I am building a conditional GAN for time series forecasting. My dataset consists of multivariate time series data, including historical gold prices and historical USD prices as features. My goal is to forecast the next day’s gold prices.
The forward function in the generator takes the following inputs:
X[16,10,2] -> [batch_size, time_steps, features_no(gold, USD)]` `nosie[16,32] -> [batch_size, noise_size]` While the out put should be ` y[16,1].
I am unsure about the correct way to concatenate the noise and the input 𝑋 before passing the output to an LSTM unit.
Here is my attempts:
class Generator_LSTM_LEVY(nn.Module):
def __init__(self, hidden_dim, feature_no, time_steps):
super().__init__()
# LSTM Unit
self.lstm = nn.LSTM(self.input_dim + noise_size, self.hidden_dim,self.layer_dim,
batch_first=True,bidirectional=True)
def forward(self, x, noise, batch_size): # x = [64, 10, 2]
noise_exp = noise.unsqueeze(1).expand(-1, self.time_steps, self.output_dim)
x_n = torch.cat((x, noise_exp), dim=1)
out, (hn, cn) = self.lstm(x_n, (h0, c0))
# Reshaping the outputs in the shape of (batch_size, seq_length, hidden_size)
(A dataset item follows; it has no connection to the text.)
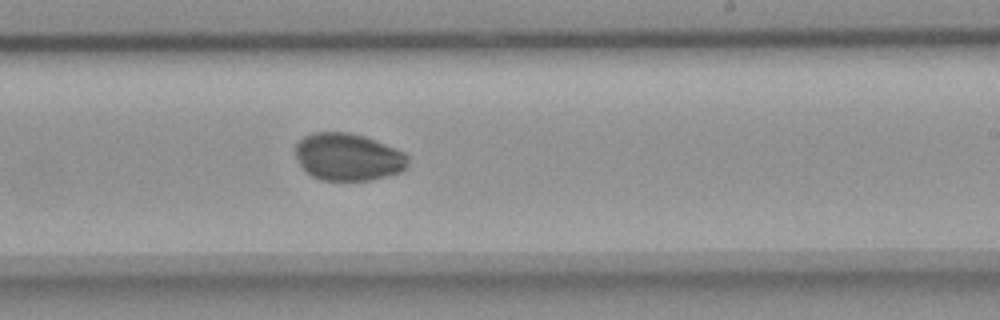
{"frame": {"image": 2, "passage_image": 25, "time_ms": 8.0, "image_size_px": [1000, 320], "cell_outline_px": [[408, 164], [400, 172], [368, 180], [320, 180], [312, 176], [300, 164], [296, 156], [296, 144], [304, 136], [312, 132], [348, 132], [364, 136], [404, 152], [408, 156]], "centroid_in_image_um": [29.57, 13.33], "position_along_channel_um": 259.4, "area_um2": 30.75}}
# so that it can fit into the fully connected layer
out = out[:, -1, :]
#.....
return out
I got error message that
RuntimeError: The expanded size of the tensor (1) must match the existing size (32) at
non-singleton dimension 2. Target sizes: [-1, 10, 1]. Tensor sizes: [16, 1, 32]
Additionaly, I’m not sure if this a meaningful way to do so or not.
Can you please help? any insights will be highly appreciated.